[FRAGMENT]
-*-
Het derde lid is het meest verstrekkende van artikel 36e (oud) Sr doordat daarin aanleiding kan worden gevonden betrokkene aan te spreken en bij hem voordeel te ontnemen, niet alleen voortvloeiend uit het misdrijf waarvoor hij werd veroordeeld of uit soortgelijke misdrijven, maar ook voor elke andere wederrechtelijke verrijking, hoe en wanneer ook verkregen. Er behoeft in zo'n geval geen rechtstreekse relatie te worden aangetoond tussen het wederrechtelijk verkregen voordeel en het feit, of eventuele soortgelijke feiten, waarvoor de betrokkene is vervolgd en veroordeeld. Niet hoeft geconcretiseerd te worden welke andere strafbare feiten op enigerlei wijze ertoe hebben geleid dat de veroordeelde wederrechtelijk voordeel heeft verkregen.
De betrokkene is in de strafzaak onder meer veroordeeld voor het invoeren en voorhanden hebben van diergeneesmiddelen en het in voorraad hebben van een geneesmiddel waarvoor een handelsvergunning geldt. Dit zijn misdrijven waarvoor een geldboete van de vijfde categorie kan worden opgelegd. Aan de voorwaarden voor toepassing van artikel 36e, derde lid, Sr is in deze zaak dan ook voldaan.
-*-
Records uit de dataset
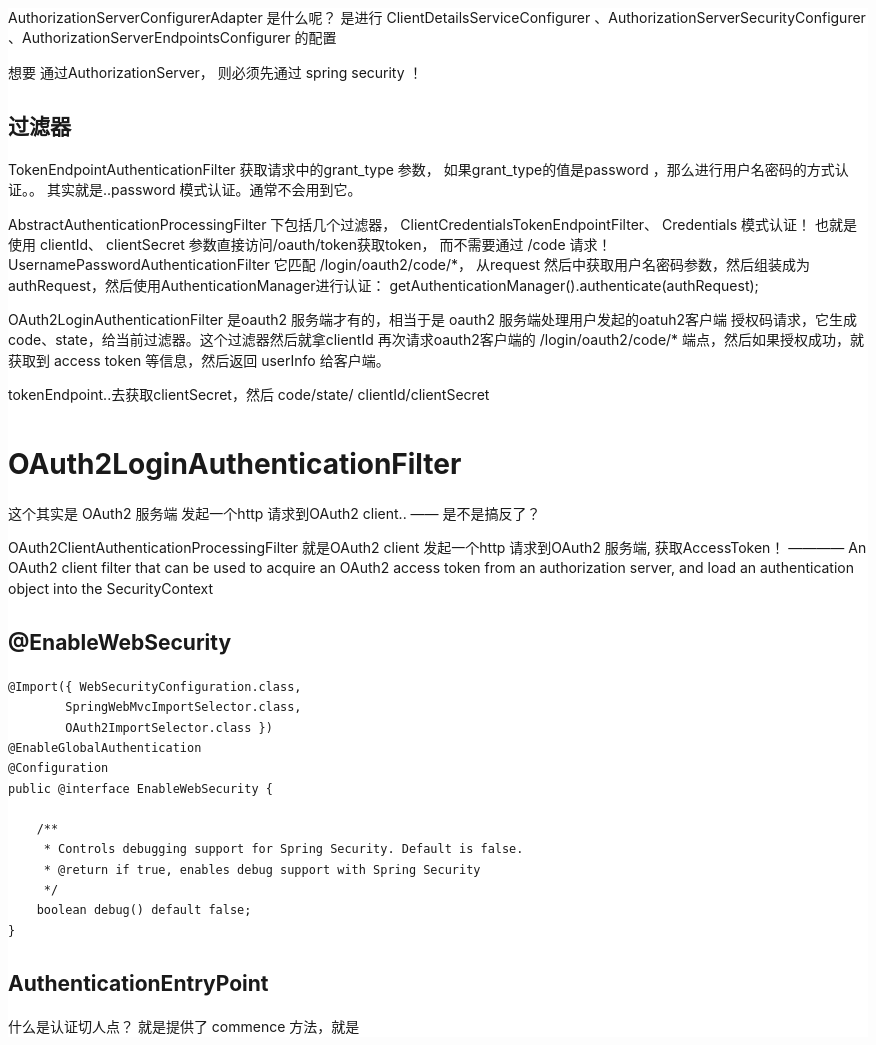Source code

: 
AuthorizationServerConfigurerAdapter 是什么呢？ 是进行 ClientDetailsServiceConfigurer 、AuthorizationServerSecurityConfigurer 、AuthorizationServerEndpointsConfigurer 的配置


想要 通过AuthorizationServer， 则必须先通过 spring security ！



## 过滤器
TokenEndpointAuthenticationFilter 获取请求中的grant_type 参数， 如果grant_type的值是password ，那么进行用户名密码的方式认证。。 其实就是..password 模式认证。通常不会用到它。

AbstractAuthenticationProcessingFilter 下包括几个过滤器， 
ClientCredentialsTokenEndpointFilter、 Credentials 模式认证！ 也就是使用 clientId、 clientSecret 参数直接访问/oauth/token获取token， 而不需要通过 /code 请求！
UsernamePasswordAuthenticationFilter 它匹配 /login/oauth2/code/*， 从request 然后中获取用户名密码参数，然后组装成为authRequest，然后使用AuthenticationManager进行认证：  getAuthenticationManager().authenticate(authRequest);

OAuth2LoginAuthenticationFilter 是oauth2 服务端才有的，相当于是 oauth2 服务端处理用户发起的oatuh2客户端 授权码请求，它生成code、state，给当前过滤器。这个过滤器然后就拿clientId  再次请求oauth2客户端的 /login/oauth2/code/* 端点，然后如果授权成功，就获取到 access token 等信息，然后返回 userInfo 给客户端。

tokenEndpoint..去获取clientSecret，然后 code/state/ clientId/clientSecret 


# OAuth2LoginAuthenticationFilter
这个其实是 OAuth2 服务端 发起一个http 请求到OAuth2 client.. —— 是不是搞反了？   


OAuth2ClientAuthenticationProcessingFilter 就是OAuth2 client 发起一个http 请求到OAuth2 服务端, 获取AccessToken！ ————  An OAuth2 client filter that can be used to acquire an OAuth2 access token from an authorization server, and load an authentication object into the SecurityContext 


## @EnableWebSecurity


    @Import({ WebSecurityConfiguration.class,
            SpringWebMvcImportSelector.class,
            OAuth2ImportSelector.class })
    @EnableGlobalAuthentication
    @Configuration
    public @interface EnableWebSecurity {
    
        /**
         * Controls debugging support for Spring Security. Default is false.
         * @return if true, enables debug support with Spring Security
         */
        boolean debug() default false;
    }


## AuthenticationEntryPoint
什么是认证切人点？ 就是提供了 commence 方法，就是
-*-
[OPDRACHT 1]
Herhaal woordelijk de records vanaf het begin tot en met de regel waarin "想要 通过AuthorizationServer， 则必须先通过" staat, en laat de afbeeldingen daarbij weg.
[OPDRACHT 2]
Ga verder met de tekst over de ontneming van wederrechtelijk verkregen voordeel, aansluitend op de laatste zin.

[VERWACHT ANTWOORD 1]
Source code

: 
AuthorizationServerConfigurerAdapter 是什么呢？ 是进行 ClientDetailsServiceConfigurer 、AuthorizationServerSecurityConfigurer 、AuthorizationServerEndpointsConfigurer 的配置


想要 通过AuthorizationServer， 则必须先通过 spring security ！

[VERWACHT ANTWOORD 2]
Geen aanwijzingen wederrechtelijk verkregen voordeel
Het verweer van de verdediging dat er niet zonder meer van mag worden uitgegaan dat de betrokkene wederrechtelijk verkregen voordeel heeft gehad uit strafbare feiten dan wel dat er geen aanwijzingen zijn dat de betrokkene uit de strafbare feiten wederrechtelijk verkregen voordeel heeft gehad, wordt verworpen. Dit verweer vindt reeds zijn weerlegging in de omstandigheid dat de wettelijke grondslag van de schatting is gebaseerd op artikel 36e, derde lid, Sr en dat de omvang van het voordeel is berekend aan de hand van de abstracte berekeningsmethode van de uitgebreide kasopstelling. Daarbij zijn over de periode van 1 maart 2013 tot 1 november 2016 de uitgaven en het eindvermogen van de betrokkene gelegd naast zijn legale inkomsten en beginvermogen.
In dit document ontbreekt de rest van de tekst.